> _TEXT_:
--

I have made it a little tradition of this page, that at the gate of the new season, I write a contemplative essay, rather a purely intellectual one. As much as I enjoy pure intellectualism, weighting theories and ideas, and finding a way to apply them in life, in contemplation, one offers an opportunity to connect, engage in the world-altering experience exchange that saves the world, of which Solzhentysin spoke in his Nobel speech.
Late summer and early fall are abundant seasons - the harvest, the fruit of the labour of the whole year comes to be visible as we prepare for the cold, and contemplative winter. It is a season, that is, if we speak of archetypes, connected to vegetation deities, and deities connected to eros - Dionysus, Demeter, Aphrodite, Pan, all which represent the sensual, the earthy, the erotic. Such a season is perhaps wonderful to reflect on the role of pleasure in our lives, and to purify the notion of pleasure from the both attacks of puritans and others who still fail to see in it nothing but either a damnation or cheap escapism.
Ever since I read it, I like to go back to Yourcenar's book "Memoirs of Hadrian"; Hadrian has always been my favourite Roman Emperor - a visionary, who tried to dress the world in beauty. Yourcenar's book, although fictional, seems to be in alignment with the Emperor's constitution that while reading, I would often forget it is a word of fiction. In this book, there is a quote that I would like to use here and it goes: "I have thought sometimes of constructing a system of human knowledge that would be based on eroticism, a theory of contact wherein the mysterious value of each being is to offer us just that point of perspective which another world affords. In such a philosophy, pleasure would be a more complete, but also more specialized form of the Other, one more technique for getting to know what is not ourselves. In the least sensual encounters it is still our contacts that emotion begins, or ends; the somewhat repugnant hand of the old woman who presents me her petition, the moist brow of my father in death's agony, the wound which I wash for the injured soldier. Even the most intellectual or the most neutral exchanges are made through this system of body-signals; the sudden enlightenment on the face of tribune to whom a maneuver is explained on the morning of the battle, the impersonal salute of a subordinate whom my passing fixes into an attitude of attention, the friendly glance of a slave at my thanks for the tray which he brings me, or the appreciative grimace of an old friend to whom a rare cameo is given. The slightest and most superficial contacts are enough for us with most persons, or prove even too much. But when these contacts persist and multiply about one unique being, to the point of embracing him entirely, when each fabrication of the body becomes laden for us with meaning as overpowering as that of the face itself, when this creature haunts us like music and torments us like a problem (instead of inspiring in us, at most irritation, amusement, or boredom), when he passes from the periphery of the universe to its center and finally becomes for us more indispensable than ourselves, the astonishing prodigy takes place where I see much more invasion of the flesh by the spirit than a simple play of the body alone."

--

> _DATA_:
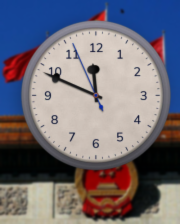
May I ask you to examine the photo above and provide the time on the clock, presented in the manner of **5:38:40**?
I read **11:48:56**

--

> _STATED TASK 1_: Reproduce the part of the essay on pleasure between "Late summer and" and "or cheap escapism.", inclusive.
> _STATED TASK 2_: For each statement, answer yes or no according to the essay on pleasure, and quote the words from the essay that decide it. (a) The writer names Hadrian as a favorite Roman Emperor. (b) The essay calls Yourcenar's book a work of nonfiction. (c) In the quoted passage, Hadrian speaks of washing a wound for an injured soldier.

> _TASK RESPONSE 1_:
Late summer and early fall are abundant seasons - the harvest, the fruit of the labour of the whole year comes to be visible as we prepare for the cold, and contemplative winter. It is a season, that is, if we speak of archetypes, connected to vegetation deities, and deities connected to eros - Dionysus, Demeter, Aphrodite, Pan, all which represent the sensual, the earthy, the erotic. Such a season is perhaps wonderful to reflect on the role of pleasure in our lives, and to purify the notion of pleasure from the both attacks of puritans and others who still fail to see in it nothing but either a damnation or cheap escapism.

> _TASK RESPONSE 2_:
(a) Yes: "Hadrian has always been my favourite Roman Emperor"
(b) No: "Yourcenar's book, although fictional"
(c) Yes: "the wound which I wash for the injured soldier"